Description.—Size of Robin, with longer tail. Rich, bright red-brown above, the wing-bars whitish, and a rather noticeably buffy line above eye; underparts whitish, heavily streaked with black, save on throat and middle of belly; eyes yellow. Length: 11½ inches.
Range in Pennsylvania.—An abundant migrant and summer resident from mid-April to mid-October.

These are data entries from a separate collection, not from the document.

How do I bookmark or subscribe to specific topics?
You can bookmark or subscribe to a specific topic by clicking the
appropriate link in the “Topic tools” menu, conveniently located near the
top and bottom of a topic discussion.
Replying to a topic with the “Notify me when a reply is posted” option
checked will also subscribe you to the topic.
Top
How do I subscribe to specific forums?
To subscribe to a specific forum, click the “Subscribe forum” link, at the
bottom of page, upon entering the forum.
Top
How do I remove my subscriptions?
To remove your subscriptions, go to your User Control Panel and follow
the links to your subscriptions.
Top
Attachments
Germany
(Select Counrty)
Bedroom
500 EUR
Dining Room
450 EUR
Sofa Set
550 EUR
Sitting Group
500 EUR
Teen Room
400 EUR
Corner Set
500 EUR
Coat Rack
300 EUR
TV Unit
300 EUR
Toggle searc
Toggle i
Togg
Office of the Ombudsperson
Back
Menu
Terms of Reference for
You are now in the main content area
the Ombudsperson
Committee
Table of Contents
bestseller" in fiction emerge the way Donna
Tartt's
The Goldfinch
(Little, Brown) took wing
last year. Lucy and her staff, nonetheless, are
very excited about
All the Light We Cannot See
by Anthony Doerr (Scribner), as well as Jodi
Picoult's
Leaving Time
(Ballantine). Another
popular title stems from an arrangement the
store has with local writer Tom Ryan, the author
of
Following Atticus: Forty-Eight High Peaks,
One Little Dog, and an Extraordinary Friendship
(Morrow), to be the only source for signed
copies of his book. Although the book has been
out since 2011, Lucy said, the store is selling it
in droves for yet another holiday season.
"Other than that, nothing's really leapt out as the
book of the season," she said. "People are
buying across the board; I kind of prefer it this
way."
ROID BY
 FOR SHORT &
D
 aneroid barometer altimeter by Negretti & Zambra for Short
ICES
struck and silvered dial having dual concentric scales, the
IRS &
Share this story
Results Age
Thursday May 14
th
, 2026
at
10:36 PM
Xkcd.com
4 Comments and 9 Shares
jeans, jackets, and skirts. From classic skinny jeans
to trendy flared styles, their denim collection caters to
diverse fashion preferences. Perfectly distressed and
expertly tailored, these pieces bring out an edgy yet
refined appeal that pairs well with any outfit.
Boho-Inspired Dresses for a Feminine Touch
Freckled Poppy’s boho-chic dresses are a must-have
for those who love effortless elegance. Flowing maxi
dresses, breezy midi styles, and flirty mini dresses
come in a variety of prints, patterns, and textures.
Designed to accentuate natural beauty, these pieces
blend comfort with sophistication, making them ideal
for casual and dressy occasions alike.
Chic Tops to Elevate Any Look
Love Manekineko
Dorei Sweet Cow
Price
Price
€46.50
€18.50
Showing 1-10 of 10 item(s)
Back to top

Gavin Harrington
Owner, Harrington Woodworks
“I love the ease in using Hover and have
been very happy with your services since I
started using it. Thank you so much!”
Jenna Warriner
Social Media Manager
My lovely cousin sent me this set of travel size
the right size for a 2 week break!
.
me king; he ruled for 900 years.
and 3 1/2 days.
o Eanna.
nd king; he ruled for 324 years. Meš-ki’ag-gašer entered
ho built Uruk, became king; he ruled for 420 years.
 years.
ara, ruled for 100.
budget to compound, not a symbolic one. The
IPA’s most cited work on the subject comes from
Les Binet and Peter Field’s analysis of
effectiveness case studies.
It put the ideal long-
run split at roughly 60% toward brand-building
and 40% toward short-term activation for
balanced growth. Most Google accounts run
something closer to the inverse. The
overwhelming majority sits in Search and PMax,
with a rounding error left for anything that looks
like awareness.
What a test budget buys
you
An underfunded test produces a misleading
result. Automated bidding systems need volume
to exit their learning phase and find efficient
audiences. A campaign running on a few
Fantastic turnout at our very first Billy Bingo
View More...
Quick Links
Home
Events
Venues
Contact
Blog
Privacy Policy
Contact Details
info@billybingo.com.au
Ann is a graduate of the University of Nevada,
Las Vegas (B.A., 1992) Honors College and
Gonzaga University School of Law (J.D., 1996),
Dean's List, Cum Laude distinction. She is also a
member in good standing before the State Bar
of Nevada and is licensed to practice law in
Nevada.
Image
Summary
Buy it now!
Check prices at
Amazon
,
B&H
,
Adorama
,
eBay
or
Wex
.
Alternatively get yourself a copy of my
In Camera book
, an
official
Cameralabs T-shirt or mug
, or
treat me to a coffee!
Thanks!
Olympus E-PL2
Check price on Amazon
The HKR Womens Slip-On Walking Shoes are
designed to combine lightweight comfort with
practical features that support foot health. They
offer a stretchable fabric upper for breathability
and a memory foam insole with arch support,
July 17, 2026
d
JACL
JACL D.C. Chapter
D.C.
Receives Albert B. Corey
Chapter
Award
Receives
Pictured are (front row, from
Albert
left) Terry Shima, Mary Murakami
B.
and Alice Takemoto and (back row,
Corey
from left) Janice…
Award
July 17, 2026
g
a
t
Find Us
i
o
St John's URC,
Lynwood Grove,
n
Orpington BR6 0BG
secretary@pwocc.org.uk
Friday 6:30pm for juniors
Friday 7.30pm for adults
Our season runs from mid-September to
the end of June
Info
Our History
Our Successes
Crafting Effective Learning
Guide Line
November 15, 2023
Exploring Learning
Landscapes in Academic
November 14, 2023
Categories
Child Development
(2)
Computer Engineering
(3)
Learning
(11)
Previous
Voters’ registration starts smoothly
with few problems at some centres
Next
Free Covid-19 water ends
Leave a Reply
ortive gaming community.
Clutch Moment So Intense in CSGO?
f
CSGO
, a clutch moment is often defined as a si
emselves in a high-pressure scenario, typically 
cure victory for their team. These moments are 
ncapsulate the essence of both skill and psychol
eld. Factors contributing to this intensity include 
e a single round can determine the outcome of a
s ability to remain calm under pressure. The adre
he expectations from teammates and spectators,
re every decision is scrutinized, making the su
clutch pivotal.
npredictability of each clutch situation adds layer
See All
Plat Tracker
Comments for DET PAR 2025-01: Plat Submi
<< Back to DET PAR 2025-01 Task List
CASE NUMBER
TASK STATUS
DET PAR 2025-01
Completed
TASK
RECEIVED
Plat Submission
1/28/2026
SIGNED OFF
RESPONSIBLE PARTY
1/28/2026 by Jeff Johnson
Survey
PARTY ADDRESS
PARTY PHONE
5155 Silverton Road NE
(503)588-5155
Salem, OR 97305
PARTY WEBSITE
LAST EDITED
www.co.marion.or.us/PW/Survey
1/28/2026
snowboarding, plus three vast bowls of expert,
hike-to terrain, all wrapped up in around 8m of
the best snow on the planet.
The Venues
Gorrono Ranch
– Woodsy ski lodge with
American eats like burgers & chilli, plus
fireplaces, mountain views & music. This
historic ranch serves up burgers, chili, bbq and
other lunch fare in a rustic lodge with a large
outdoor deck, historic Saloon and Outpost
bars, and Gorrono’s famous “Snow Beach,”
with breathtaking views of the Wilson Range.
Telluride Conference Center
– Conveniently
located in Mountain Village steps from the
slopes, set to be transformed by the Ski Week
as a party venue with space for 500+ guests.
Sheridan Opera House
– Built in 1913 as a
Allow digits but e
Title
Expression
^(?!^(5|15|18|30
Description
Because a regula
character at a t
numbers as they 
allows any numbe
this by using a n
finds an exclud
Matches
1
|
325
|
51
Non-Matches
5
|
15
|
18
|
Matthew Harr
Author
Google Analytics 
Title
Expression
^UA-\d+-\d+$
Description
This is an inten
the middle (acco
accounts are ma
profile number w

Nest.—Large and strong, of twigs, lined with rootlets and strips of weed-stalks, usually placed in a bush a few feet from the ground. Eggs: 3 to 6, whitish, thickly and finely peppered with brown and gray.
Brown Thrasher
The Brown Thrasher, with its short wings and long, brown tail, is a big relative of the wrens and is not a thrush. He lives in brushy pastures, where his rich, varied song, wherein all phrases are repeated twice as the music progresses, is given from a high bough. Disturb him in his thicket home and he scolds with a harsh chuck, coming close to peer with his startlingly golden eyes. Rightly has this bird been called the “Mocker of the North,” for its song is a succession of excellent imitations of many bird-songs, together with a few which are of the Thrasher’s own invention.
CAROLINA WREN
Thryothorus ludovicianus ludovicianus (Latham)
Other Name.—Teakettle Bird.
Description.—Smaller than English Sparrow, but largest of our wrens. Rich red-brown above; prominent whitish or buffy line above eye; concealed white spots on rump; wings and tail barred with blackish; underparts buffy, lightest on throat, sometimes somewhat barred on flanks and under tail-coverts. Length: 5½ inches.
Range in Pennsylvania.—A local permanent resident in the southernmost counties; its range is apparently gradually extending northward.
Nest.—Large, loosely made, of leaves, twigs, weed-stalks, and débris, often almost completely domed over and neatly cupped, placed in a shed or in a crevice in an old log or tree-trunk. Eggs: 4 to 6, white, rather heavily spotted with reddish brown.